__EXERCISE INSTRUCTIONS__:
Set down the data below exactly; pictures stay out.

__THE INPUT__:
-.-.-
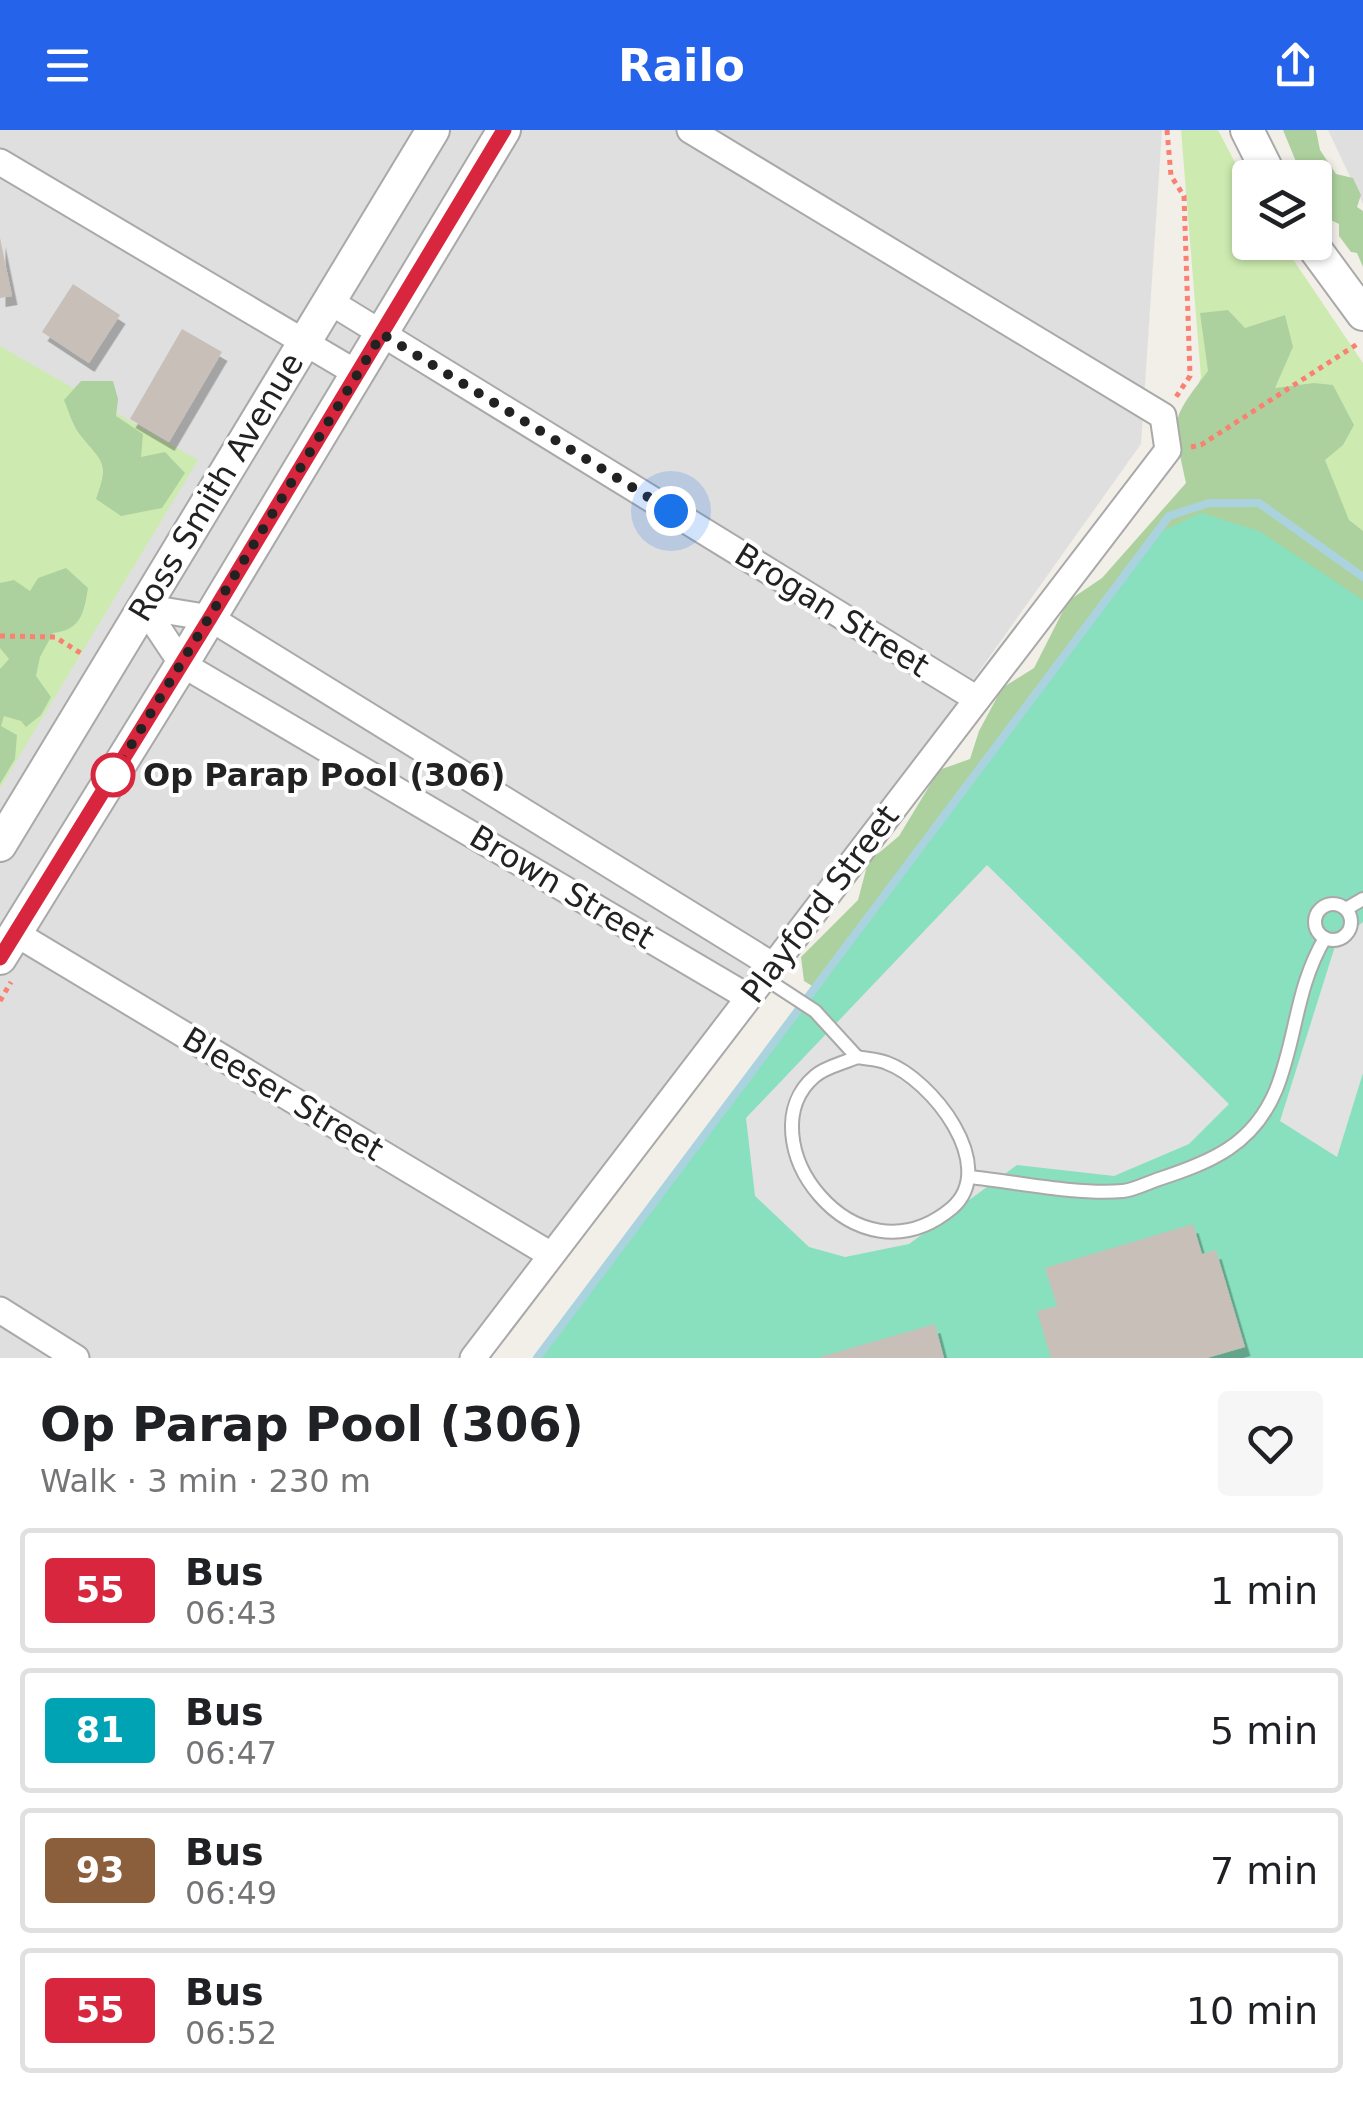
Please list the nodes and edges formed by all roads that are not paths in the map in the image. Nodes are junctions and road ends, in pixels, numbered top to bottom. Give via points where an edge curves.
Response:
1 (433, 130) edge
2 (504, 130) edge
3 (690, 130) edge
4 (1249, 134) edge
5 (1262, 160) edge
6 (0, 162) edge
7 (1323, 260) edge
8 (329, 301) junction
9 (1363, 314) edge
10 (382, 334) junction
11 (304, 344) junction
12 (358, 374) junction
13 (144, 606) junction
14 (210, 618) junction
15 (182, 664) junction
16 (977, 699) junction
17 (0, 845) edge
18 (1363, 898) edge
19 (1346, 909) junction
20 (1325, 938) junction
21 (8, 946) edge
22 (761, 980) junction
23 (856, 1057) junction
24 (970, 1176) junction
25 (551, 1255) junction
26 (0, 1310) edge
27 (76, 1358) edge
28 (473, 1358) edge

1 - 8 street, Ross Smith Avenue
2 - 10 street, Ross Smith Avenue
3 - 16 street, Playford Street via 1163,416 1168,450
4 - 5 street
6 - 11 street
7 - 9 street
8 - 10 street, Brogan Street
8 - 11 street, Ross Smith Avenue
10 - 12 street, Ross Smith Avenue
10 - 16 street, Brogan Street
11 - 12 street
11 - 13 street, Ross Smith Avenue
12 - 14 street, Ross Smith Avenue
13 - 14 street, Brown Street
13 - 15 street, Brown Street
13 - 17 street, Ross Smith Avenue
14 - 15 street, Ross Smith Avenue
14 - 22 street, Brown Street
15 - 21 street, Ross Smith Avenue
15 - 22 street, Brown Street
16 - 22 street, Playford Street
18 - 19 lane
19 - 20 lane via 1348,933
19 - 20 lane via 1333,904 1316,914
20 - 24 lane via 1302,985 1274,1094 1230,1150 1124,1191
21 - 25 street, Bleeser Street
22 - 23 lane via 815,1011
22 - 25 street, Playford Street
23 - 24 lane via 888,1063 946,1111
23 - 24 lane via 815,1076 797,1102 790,1134 797,1163 818,1192 842,1216 876,1233 910,1231 936,1221 959,1201
25 - 28 street, Playford Street
26 - 27 street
-.-.-
__EXERCISE ANSWER__:
Please list the nodes and edges formed by all roads that are not paths in the map in the image. Nodes are junctions and road ends, in pixels, numbered top to bottom. Give via points where an edge curves.
Response:
1 (433, 130) edge
2 (504, 130) edge
3 (690, 130) edge
4 (1249, 134) edge
5 (1262, 160) edge
6 (0, 162) edge
7 (1323, 260) edge
8 (329, 301) junction
9 (1363, 314) edge
10 (382, 334) junction
11 (304, 344) junction
12 (358, 374) junction
13 (144, 606) junction
14 (210, 618) junction
15 (182, 664) junction
16 (977, 699) junction
17 (0, 845) edge
18 (1363, 898) edge
19 (1346, 909) junction
20 (1325, 938) junction
21 (8, 946) edge
22 (761, 980) junction
23 (856, 1057) junction
24 (970, 1176) junction
25 (551, 1255) junction
26 (0, 1310) edge
27 (76, 1358) edge
28 (473, 1358) edge

1 - 8 street, Ross Smith Avenue
2 - 10 street, Ross Smith Avenue
3 - 16 street, Playford Street via 1163,416 1168,450
4 - 5 street
6 - 11 street
7 - 9 street
8 - 10 street, Brogan Street
8 - 11 street, Ross Smith Avenue
10 - 12 street, Ross Smith Avenue
10 - 16 street, Brogan Street
11 - 12 street
11 - 13 street, Ross Smith Avenue
12 - 14 street, Ross Smith Avenue
13 - 14 street, Brown Street
13 - 15 street, Brown Street
13 - 17 street, Ross Smith Avenue
14 - 15 street, Ross Smith Avenue
14 - 22 street, Brown Street
15 - 21 street, Ross Smith Avenue
15 - 22 street, Brown Street
16 - 22 street, Playford Street
18 - 19 lane
19 - 20 lane via 1348,933
19 - 20 lane via 1333,904 1316,914
20 - 24 lane via 1302,985 1274,1094 1230,1150 1124,1191
21 - 25 street, Bleeser Street
22 - 23 lane via 815,1011
22 - 25 street, Playford Street
23 - 24 lane via 888,1063 946,1111
23 - 24 lane via 815,1076 797,1102 790,1134 797,1163 818,1192 842,1216 876,1233 910,1231 936,1221 959,1201
25 - 28 street, Playford Street
26 - 27 street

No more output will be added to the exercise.